Nati per essere Maghi: uno storytelling per crescere

il viaggiatore
Il viaggiatore

La valigia del viaggiatore

Raccontare è un po’ come partire: occorre scegliere bene cosa portarsi appresso…

Forse nelle tasche più nascoste dei borsoni che ci portiamo sempre appresso vive intrappolato un ometto brontolante, che smania e sbuffa di continuo per partire verso luoghi che solo lui sa, e che comincia a sorridere non appena ci avviciniamo a un aeroporto o cominciamo ad avvertire sulla punta del naso, l’odore del mare…
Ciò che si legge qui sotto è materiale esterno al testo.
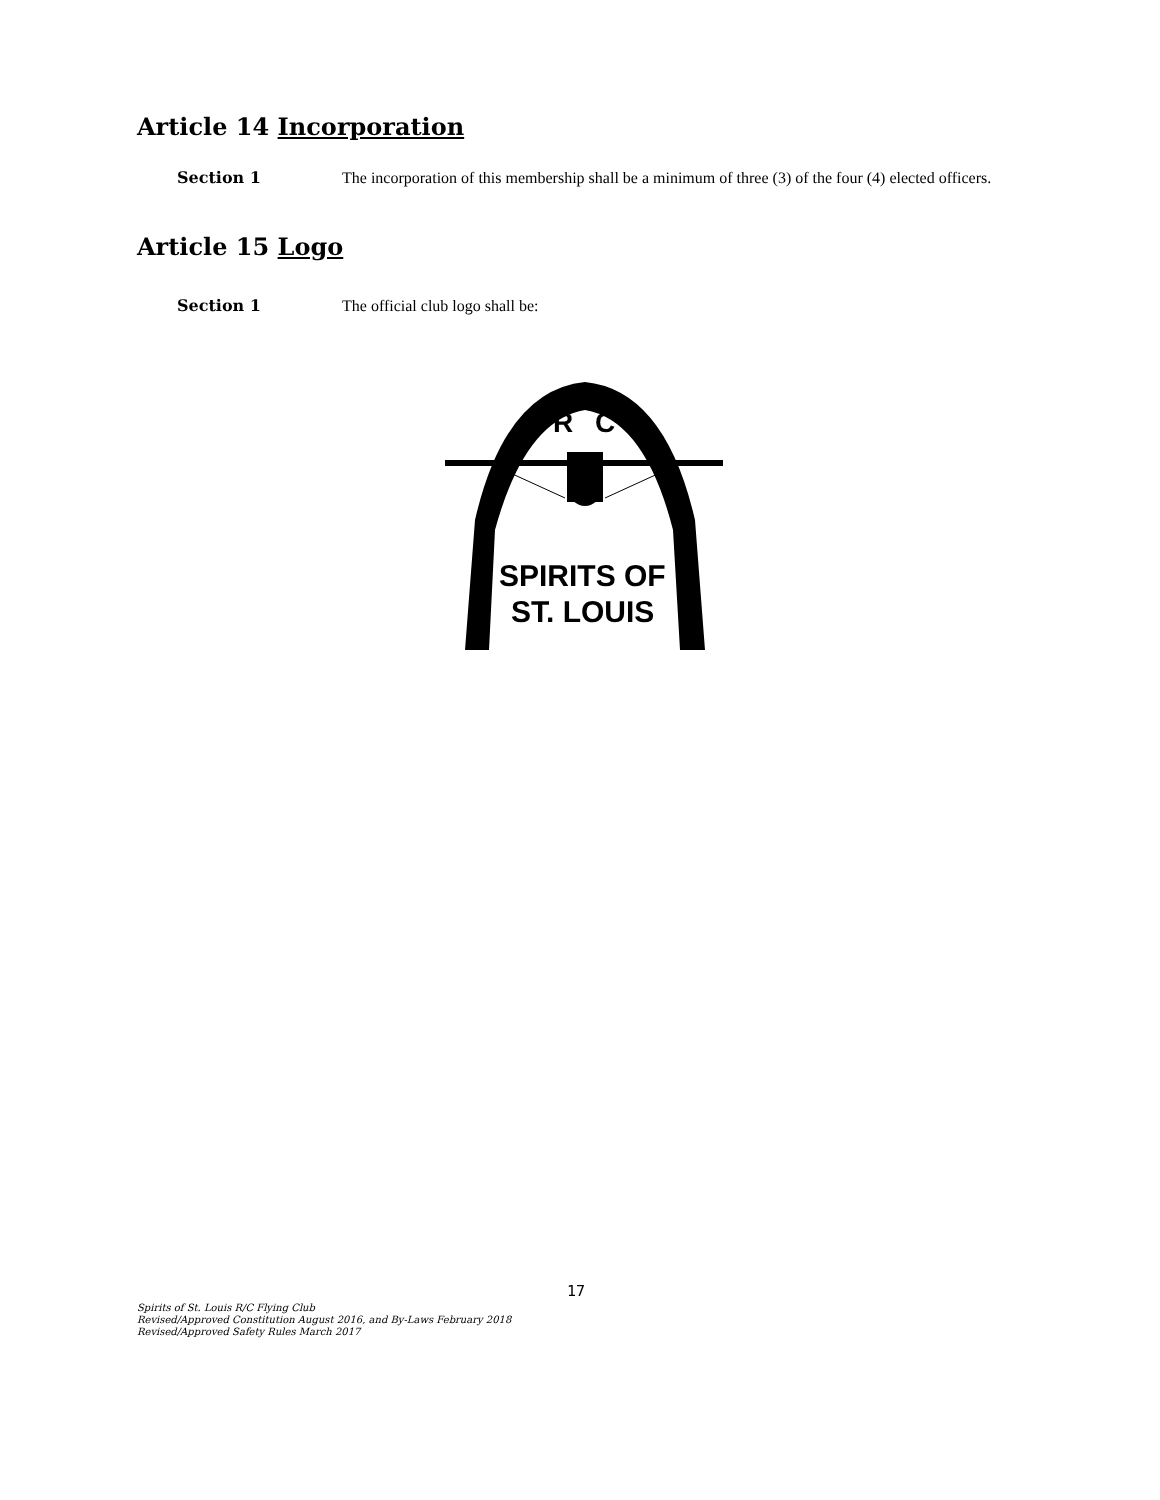Article 14 Incorporation
Section 1 The incorporation of this membership shall be a minimum of three (3) of the four (4) elected officers.
Article 15 Logo
Section 1 The official club logo shall be:
R
C
SPIRITS OF
ST. LOUIS
17
Spirits of St. Louis R/C Flying Club
Revised/Approved Constitution August 2016, and By-Laws February 2018
Revised/Approved Safety Rules March 2017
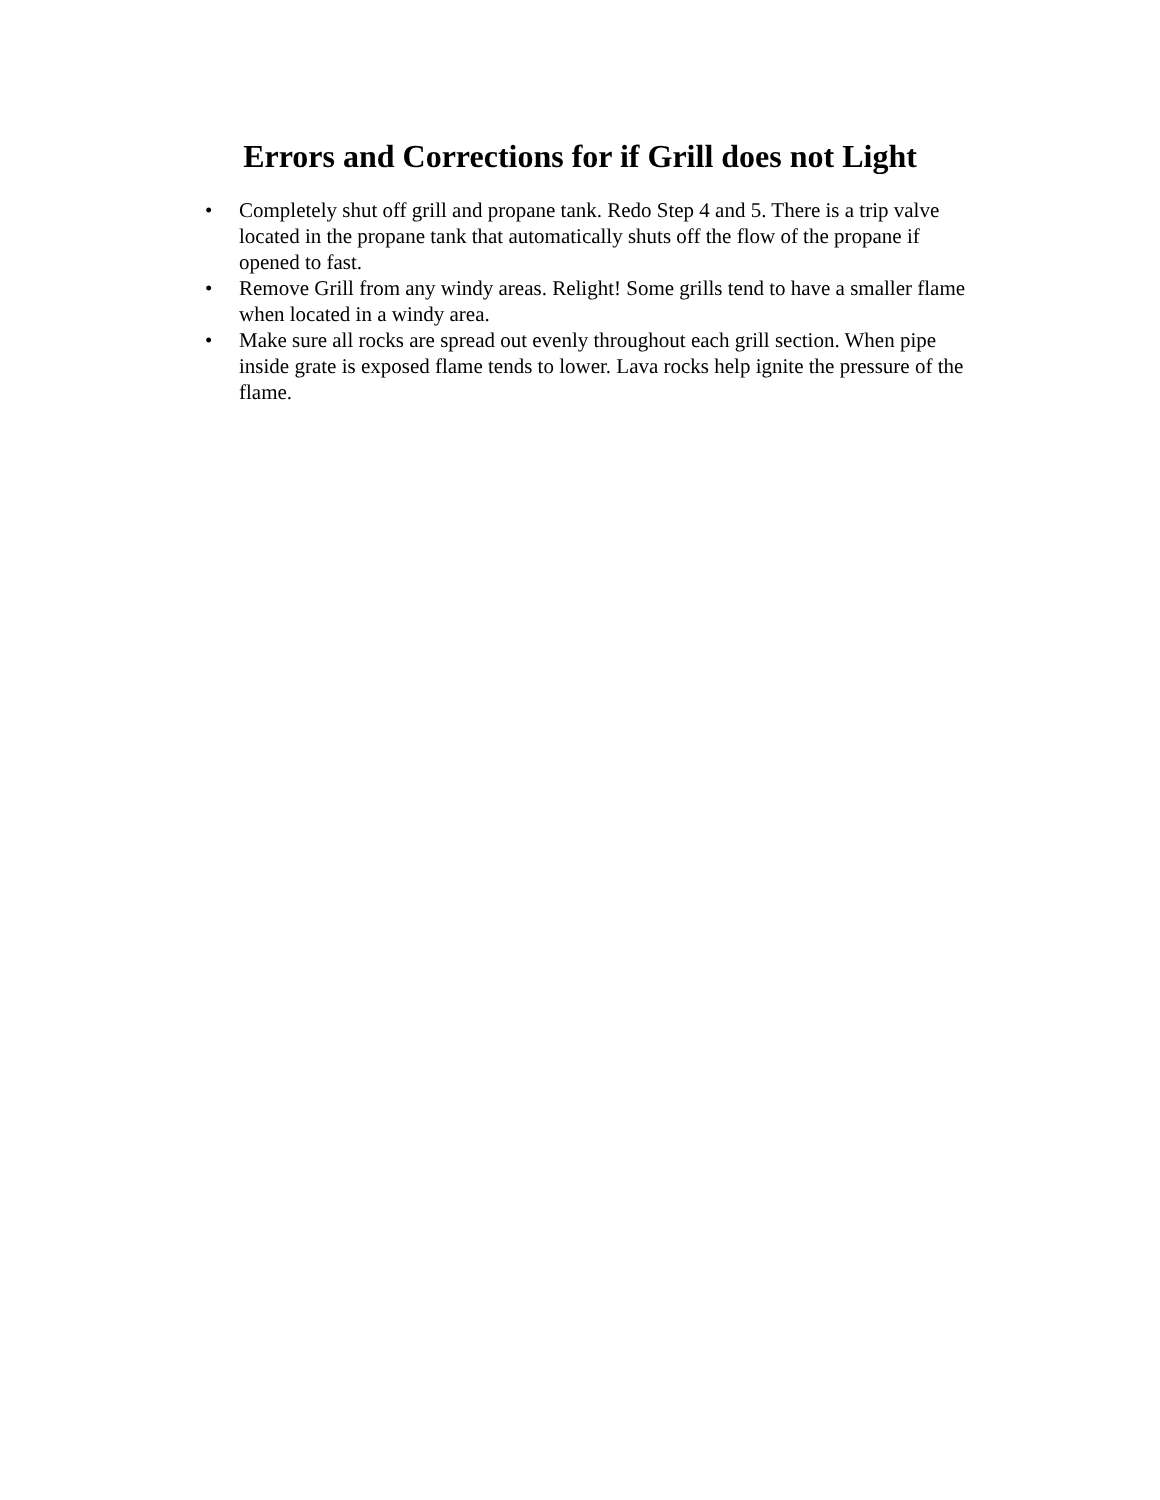Errors and Corrections for if Grill does not Light
• Completely shut off grill and propane tank. Redo Step 4 and 5. There is a trip valve located in the propane tank that automatically shuts off the flow of the propane if opened to fast.
• Remove Grill from any windy areas. Relight! Some grills tend to have a smaller flame when located in a windy area.
• Make sure all rocks are spread out evenly throughout each grill section. When pipe inside grate is exposed flame tends to lower. Lava rocks help ignite the pressure of the flame.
All’approssimarsi della partenza, dalla valigia del viaggiatore, mentre questa giace ancora languidamente aperta sul tavolo, spuntano frammenti di decine di oggetti scelti meticolosamente da ch si accinge a intraprendere una nuova avventura.

Molti degli oggetti sono di indubbia utilità pratica: una racchetta da ping pong, un aquilone, un cappello da cuoco, una trombetta di ottone. Alcuni sono stati scelti in virtù della regola del “non si sa mai”: un ventilatore, una sfera di cristallo, un fischietto, un cronotermostato usato. Altri invece son lì solo per abitudine o per una ragione affettiva: una bambola di pezza, un cacciavite a stella, la vecchia chiave del contatore del gas della casa al mare.

Tra tutte le cose però spiccano subito all’occhio quelle dei viaggi di ritorno, accumulati compulsivamente a causa dell’immancabile sonnolenza che seda il pensiero critico: un album di fogli scarabocchiati frettolosamente, un barattolino di colla profumata, un mazzo di matite smangiucchiate tenute precariamente insieme da un elastico smangiucchiato.